Of course bacteria are "dead" if they are dismembered by a predator. How is that relevant to the point in any way at all? Your challenge only counts if it is a problem for abiogenesis right?
Of course everything is subject to the second law of entropy(Not "energy"). That is why life ceases without the necessary energy input that is needed to do anything when subject to the 2nd law. So since the 2nd law always applies and food is a way of carrying right on without that being an issue why is the food issue a challenge?
When those disruptive to the pattern influences are removed when exactly does a bacteria die?
NosyNed writes:
"For more complex organisms the reason for death is an interesting question."
Cedre writes:
It's more than interesting I believe it's a real challenge to abiogenesis; the fact that it's close to impossible to maintain life after a certain period with all the essential components for life in tact show that life is not just a matter of having all the components and having them in place it's more than that.
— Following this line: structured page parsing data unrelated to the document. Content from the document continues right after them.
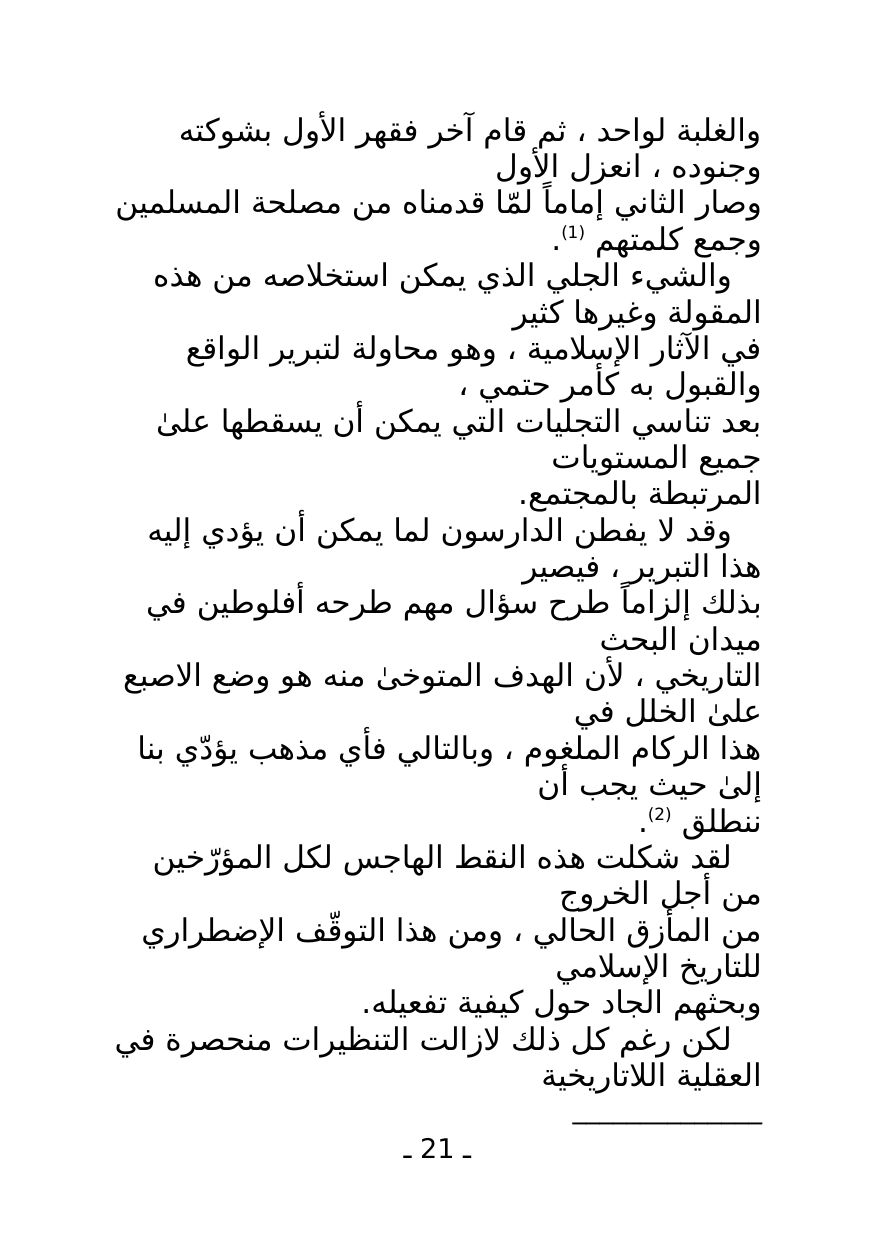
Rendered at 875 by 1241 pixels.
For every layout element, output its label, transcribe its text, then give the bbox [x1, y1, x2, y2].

text وقد لا يفطن الدارسون لما يمكن أن يؤدي إليه هذا التبرير ، فيصير بذلك إلزاماً طرح سؤال مهم طرحه أفلوطين في ميدان البحث التاريخي ، لأن الهدف المتوخىٰ منه هو وضع الاصبع علىٰ الخلل في هذا الركام الملغوم ، وبالتالي فأي مذهب يؤدّي بنا إلىٰ حيث يجب أن ننطلق (2). [112, 512, 762, 839]
text والشيء الجلي الذي يمكن استخلاصه من هذه المقولة وغيرها كثير في الآثار الإسلامية ، وهو محاولة لتبرير الواقع والقبول به كأمر حتمي ، بعد تناسي التجليات التي يمكن أن يسقطها علىٰ جميع المستويات المرتبطة بالمجتمع. [112, 258, 762, 512]
text لقد شكلت هذه النقط الهاجس لكل المؤرّخين من أجل الخروج من المأزق الحالي ، ومن هذا التوقّف الإضطراري للتاريخ الإسلامي وبحثهم الجاد حول كيفية تفعيله. [112, 839, 762, 1021]
text والغلبة لواحد ، ثم قام آخر فقهر الأول بشوكته وجنوده ، انعزل الأول وصار الثاني إماماً لمّا قدمناه من مصلحة المسلمين وجمع كلمتهم (1). [112, 112, 762, 258]
text لكن رغم كل ذلك لازالت التنظيرات منحصرة في العقلية اللاتاريخية ______________ [112, 1021, 762, 1125]
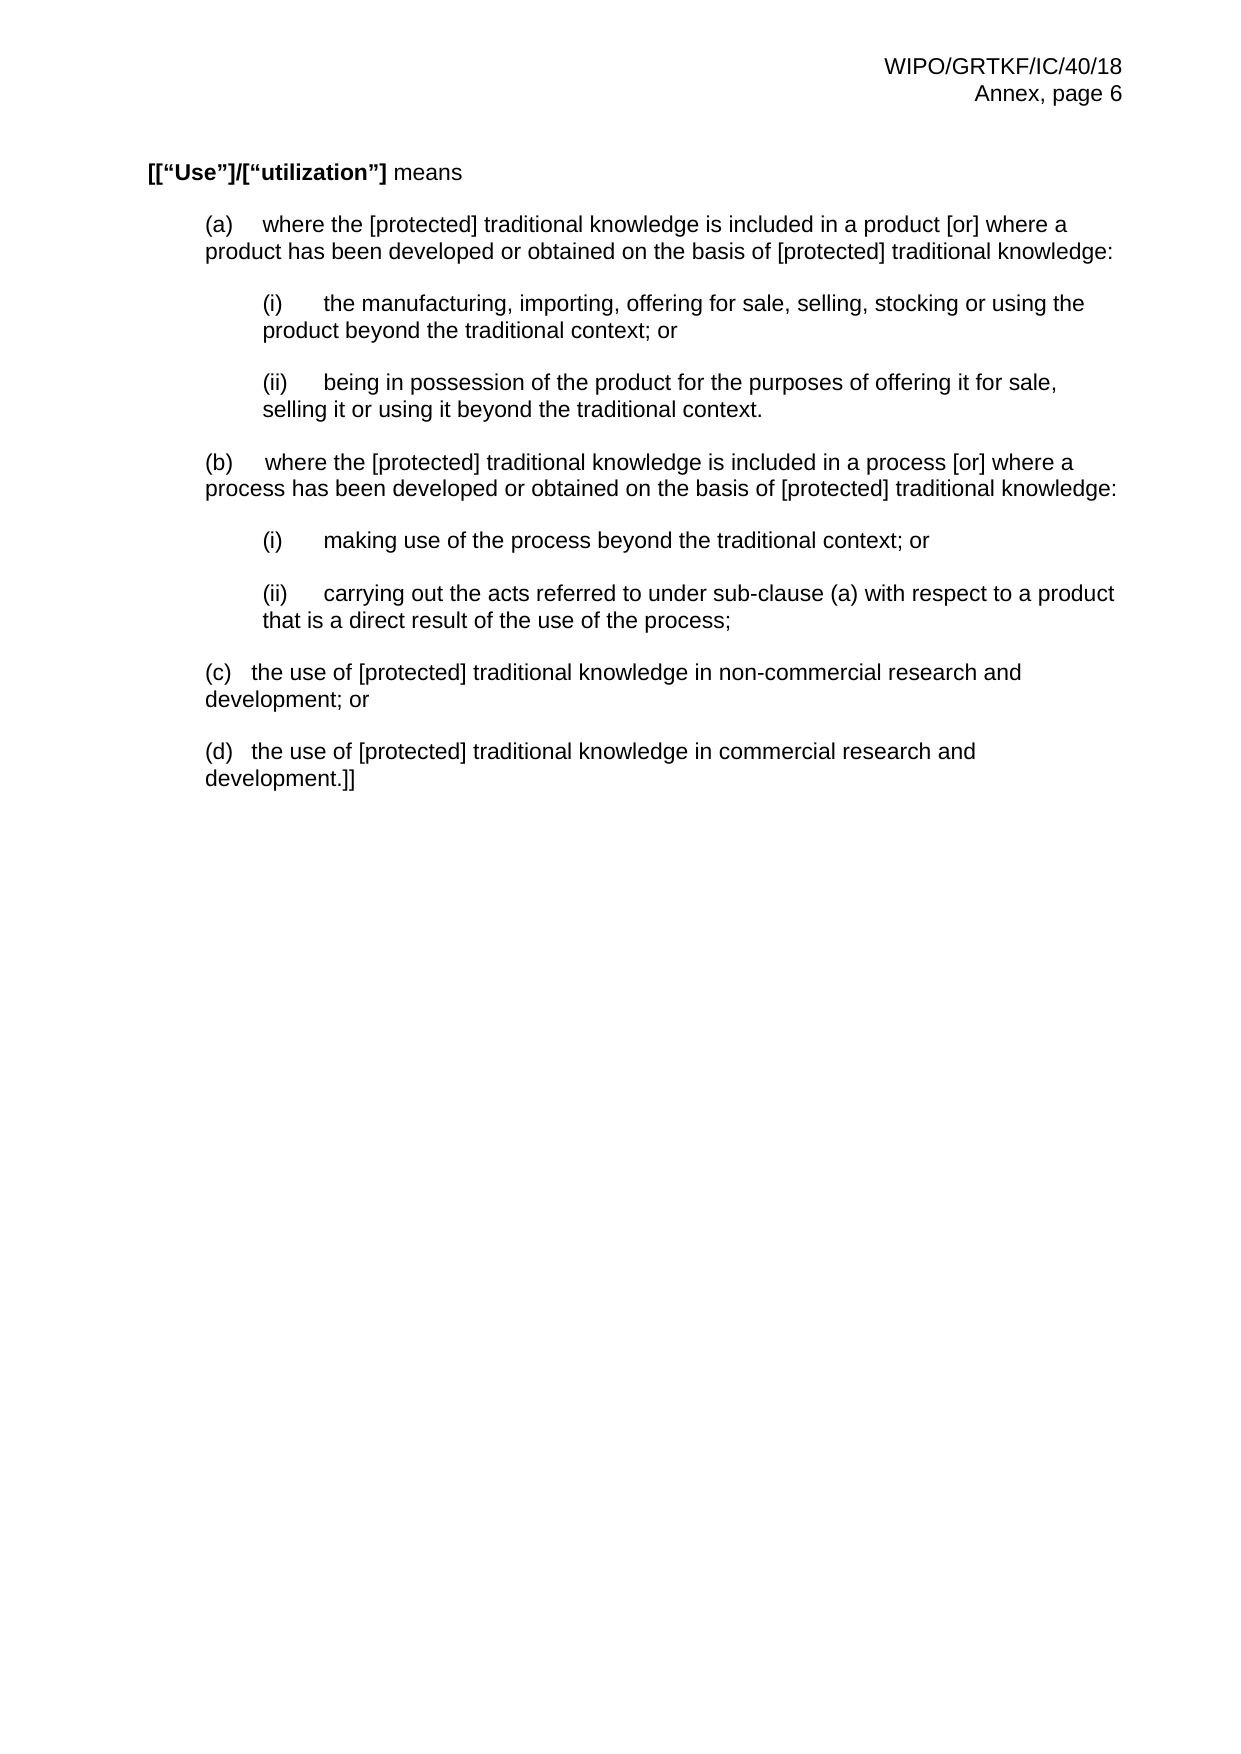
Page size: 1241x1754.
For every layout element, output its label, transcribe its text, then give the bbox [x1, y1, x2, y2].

But complex organisms aren't what "abiogenesised" are they? So the issue of death of those organisms isn't relevant either.
As noted it is clearly
not at all impossible to maintain life indefinitely since the bacteria like forms did it continuously for 3 billion years after abiogenesis.
NosyNed writes:
"Life isn't an additional "force" or woo-woo"
Cedre writes:
How do you know this?
Well, "know" would be not tentative enough here perhaps. But it is the most reasonable position to hold right now. We have examined the functioning of living things down to minute levels of detail. Everything that happens, so far, is explainable by the chemistry involved. Every little bit of it.
Just like a diesel engine works when it is all assembled but is just scrap when not in the right pattern life is a pattern of chemicals to all levels of current knowledge. You don't, I am pretty sure, understand what an emergent property is.
I would quote Laplace:"I have no reason for that hypothosis."
I have no reason for woo-woo because, so far, all we see is complex chemistry and nothing is unexplainable so far.